C'est sacrément en bazar mais j'ai quand même conscience de visiter un lieu d'exception car totalement gigantesque, à l'architecture improbable et à l'histoire tristement passionnante. Jamais de ma vie je ne pourrais pénétrer encore dans une habitation de la sorte. Autour de la piscine on trouve une aile comprenant un combo chambre + salle de bain mais qui a été tellement agressé qu'il est inutile de diffuser des photos. L'aile droite est, par contre, plus intéressante.



En m'y rendant, je trouve un livre au sol où une jeune femme est présente avec de petits hommes. Après vérification, il s'agit d'une version arabe de Blanche Neige et les 7 Nains. Signe que des enfants vivaient également ici.



Nous nous dirigeons vers la porte vitrée sur la droite.



Une chambre d'enfants. Comme prévu, tout est en bazar mais les frises Mickey ne trompent pas.


 
Notons au passage la salle de bain très sexy, encore dans un état de conservation relativement correct.
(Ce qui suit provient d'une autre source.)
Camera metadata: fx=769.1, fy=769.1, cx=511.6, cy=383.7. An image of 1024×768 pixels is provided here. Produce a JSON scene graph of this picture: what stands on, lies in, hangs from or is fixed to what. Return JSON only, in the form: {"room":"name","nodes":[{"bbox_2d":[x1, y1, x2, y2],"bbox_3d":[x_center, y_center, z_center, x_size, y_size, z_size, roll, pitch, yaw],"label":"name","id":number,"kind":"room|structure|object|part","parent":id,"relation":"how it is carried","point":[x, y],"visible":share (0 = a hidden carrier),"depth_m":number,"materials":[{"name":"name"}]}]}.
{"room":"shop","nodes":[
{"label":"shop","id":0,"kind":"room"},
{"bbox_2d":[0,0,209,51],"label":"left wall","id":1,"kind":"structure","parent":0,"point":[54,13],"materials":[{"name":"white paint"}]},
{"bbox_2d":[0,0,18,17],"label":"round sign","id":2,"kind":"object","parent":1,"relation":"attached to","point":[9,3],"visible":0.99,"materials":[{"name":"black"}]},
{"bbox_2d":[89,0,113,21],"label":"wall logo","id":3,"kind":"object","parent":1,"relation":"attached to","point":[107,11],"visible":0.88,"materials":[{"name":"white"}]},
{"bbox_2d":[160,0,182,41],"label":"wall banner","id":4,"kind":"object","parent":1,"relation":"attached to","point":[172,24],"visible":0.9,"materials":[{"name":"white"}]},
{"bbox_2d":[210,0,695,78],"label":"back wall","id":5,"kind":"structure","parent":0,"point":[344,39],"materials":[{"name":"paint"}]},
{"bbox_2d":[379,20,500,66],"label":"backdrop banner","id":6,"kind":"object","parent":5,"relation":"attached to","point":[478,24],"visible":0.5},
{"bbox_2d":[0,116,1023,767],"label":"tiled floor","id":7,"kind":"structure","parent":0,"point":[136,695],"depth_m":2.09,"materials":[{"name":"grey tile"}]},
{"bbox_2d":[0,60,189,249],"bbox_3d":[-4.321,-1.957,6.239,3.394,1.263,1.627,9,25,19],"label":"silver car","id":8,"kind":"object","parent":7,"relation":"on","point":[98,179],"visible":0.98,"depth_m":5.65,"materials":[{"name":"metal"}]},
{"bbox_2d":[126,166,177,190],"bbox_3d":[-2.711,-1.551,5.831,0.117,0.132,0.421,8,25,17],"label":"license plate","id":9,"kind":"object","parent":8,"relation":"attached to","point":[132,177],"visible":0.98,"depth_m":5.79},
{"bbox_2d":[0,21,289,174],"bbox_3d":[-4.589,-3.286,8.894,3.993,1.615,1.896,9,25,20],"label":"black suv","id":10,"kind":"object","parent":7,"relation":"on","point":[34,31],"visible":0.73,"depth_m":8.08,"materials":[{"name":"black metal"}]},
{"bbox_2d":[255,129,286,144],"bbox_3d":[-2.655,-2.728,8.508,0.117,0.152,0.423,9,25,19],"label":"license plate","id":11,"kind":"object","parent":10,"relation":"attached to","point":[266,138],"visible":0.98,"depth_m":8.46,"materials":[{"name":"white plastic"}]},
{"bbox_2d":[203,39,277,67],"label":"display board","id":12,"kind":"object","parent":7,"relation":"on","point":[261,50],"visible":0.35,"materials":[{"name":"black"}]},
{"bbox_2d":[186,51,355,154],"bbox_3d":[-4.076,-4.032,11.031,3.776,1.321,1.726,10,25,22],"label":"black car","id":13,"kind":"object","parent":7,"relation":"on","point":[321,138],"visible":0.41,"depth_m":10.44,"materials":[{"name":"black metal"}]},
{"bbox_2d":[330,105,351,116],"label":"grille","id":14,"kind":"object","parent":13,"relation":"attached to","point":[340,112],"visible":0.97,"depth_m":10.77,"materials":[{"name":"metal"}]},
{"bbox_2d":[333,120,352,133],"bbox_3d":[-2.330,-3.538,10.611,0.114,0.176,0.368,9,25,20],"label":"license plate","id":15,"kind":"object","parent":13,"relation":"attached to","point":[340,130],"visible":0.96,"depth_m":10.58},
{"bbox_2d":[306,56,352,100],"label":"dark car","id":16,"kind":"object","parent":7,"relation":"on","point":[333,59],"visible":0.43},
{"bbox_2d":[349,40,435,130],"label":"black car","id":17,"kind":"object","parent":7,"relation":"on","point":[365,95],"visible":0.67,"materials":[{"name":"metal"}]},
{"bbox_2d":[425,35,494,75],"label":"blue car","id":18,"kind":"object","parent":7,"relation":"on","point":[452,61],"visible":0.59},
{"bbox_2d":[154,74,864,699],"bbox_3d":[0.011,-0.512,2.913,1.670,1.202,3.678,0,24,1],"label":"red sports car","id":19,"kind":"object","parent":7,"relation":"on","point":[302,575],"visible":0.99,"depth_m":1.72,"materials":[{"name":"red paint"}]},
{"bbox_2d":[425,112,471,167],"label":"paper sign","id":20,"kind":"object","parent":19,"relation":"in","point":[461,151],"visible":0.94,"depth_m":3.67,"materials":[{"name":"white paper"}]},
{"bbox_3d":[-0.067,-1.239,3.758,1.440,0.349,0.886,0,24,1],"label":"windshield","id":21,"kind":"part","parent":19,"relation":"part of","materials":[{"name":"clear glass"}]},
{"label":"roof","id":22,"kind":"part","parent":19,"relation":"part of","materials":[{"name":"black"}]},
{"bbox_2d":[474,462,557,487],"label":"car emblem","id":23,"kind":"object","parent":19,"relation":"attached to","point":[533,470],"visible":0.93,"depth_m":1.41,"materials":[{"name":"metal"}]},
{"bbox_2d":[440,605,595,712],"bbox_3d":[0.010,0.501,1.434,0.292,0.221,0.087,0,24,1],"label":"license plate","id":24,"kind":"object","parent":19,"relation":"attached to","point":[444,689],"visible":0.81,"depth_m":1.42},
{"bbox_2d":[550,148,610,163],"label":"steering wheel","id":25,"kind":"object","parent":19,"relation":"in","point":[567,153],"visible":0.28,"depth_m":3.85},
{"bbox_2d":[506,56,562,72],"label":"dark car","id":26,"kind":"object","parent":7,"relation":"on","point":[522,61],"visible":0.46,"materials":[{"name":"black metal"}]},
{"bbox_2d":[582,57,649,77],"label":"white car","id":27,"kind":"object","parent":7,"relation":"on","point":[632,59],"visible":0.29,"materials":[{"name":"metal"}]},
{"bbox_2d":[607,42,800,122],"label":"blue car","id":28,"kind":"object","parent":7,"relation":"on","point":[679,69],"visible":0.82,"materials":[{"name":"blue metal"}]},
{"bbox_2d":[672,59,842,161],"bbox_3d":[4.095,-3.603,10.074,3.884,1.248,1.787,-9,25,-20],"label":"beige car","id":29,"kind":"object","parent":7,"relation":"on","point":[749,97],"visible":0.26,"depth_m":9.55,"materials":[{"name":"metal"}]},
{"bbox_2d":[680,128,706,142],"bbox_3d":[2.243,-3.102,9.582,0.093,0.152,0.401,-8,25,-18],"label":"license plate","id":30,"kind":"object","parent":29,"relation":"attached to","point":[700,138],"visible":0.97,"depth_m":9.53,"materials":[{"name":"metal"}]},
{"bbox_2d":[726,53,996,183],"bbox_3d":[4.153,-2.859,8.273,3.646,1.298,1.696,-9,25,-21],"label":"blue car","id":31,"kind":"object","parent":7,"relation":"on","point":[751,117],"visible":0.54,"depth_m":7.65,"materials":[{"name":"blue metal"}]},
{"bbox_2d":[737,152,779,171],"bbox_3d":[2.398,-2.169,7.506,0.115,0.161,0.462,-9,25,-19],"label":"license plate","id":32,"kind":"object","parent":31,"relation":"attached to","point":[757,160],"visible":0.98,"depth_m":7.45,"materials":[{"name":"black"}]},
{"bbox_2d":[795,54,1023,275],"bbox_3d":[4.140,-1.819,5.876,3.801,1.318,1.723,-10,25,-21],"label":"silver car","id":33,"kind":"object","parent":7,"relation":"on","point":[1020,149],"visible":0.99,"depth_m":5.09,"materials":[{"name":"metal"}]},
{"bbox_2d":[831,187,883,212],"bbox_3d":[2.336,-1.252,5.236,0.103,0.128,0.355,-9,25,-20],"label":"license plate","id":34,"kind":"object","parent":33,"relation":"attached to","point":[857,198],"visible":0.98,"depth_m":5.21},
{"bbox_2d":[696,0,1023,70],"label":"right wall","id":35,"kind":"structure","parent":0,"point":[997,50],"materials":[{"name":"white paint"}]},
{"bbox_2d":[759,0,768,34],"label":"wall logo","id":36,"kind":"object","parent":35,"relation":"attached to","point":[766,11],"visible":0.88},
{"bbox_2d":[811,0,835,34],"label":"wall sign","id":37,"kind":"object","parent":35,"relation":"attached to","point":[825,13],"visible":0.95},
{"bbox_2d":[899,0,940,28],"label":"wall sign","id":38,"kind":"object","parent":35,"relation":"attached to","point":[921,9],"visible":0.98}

Mais le plus impressionnant n'est pas au rez-de-chaussée. Lorsque l'on descend par un petit escalier au bout de l'aile droite on tombe dans une pièce annexe. Dans le placard il y a pas mal de bobines de films, principalement des comédies musicales ou des films romantiques américains. On pousse une petite porte et nous tombons sur ancien Home Cinema !



J'ai un peu de mal à me représenter le tout mais j'arrive à distinguer un bar (sur la droite), le support pour l'écran qui descend du plafond (vers la fenêtre) mais je n'arrive pas à comprendre à quoi servaient les miroirs derrières le rideau. Ils sont rotatifs et pouvaient visiblement s'éclairer, peut être juste pour faire joli. Au niveau du canapé, une télécommande et un téléphone permettaient de lire ou d'avancer le film et probablement d'appeler les domestiques.

En parlant de domestiques, une petite porte de cette pièce permet de se rendre dans un espèce qui leur était dédié. Ainsi, on trouve, dans l'ancienne entrée un petit bureau d'accueil avec une ancienne machine à écrire, un espace pour garer les vélos, plusieurs toilettes, une cave à vin mais également un espace laverie / repassage très conséquent, encore entièrement équipé avec du matériel de qualité. Très curieusement, personne de malveillant ne semble avoir été ici.





Nous continuons la visite et, après avoir à nouveau visités une chambre et sa salle de bain (totalisant 5 suites + la dépendance des domestiques) nous terminons par un petit espace, où nous trouvons énormément d'objets artistiques. De nombreuses VHS, des cassettes audio d'enregistrement d'un discours pour un anniversaire en plusieurs dizaine d'exemplaires, mais surtout, des tableaux des anciens propriétaires ! Pourquoi est-ce encore ici ? Le propriétaire d'origine est décédé depuis quelques temps mais pas la personne qui vivait là. Curieux qu'elle ait tout laissé. D'autant plus qu'en recherchant sur internet via la signature du peintre, on arrive à retrouver des informations précises sur ces tableaux des années 70 et la raison de ces dessins. Ils ne doivent pas avoir de valeurs particulières même si le peintre n'est pas inconnu au bataillon.



Une visite exceptionnelle dans une demeure tout autant atypique. Assurément un des gros coup de cœur de ce semestre.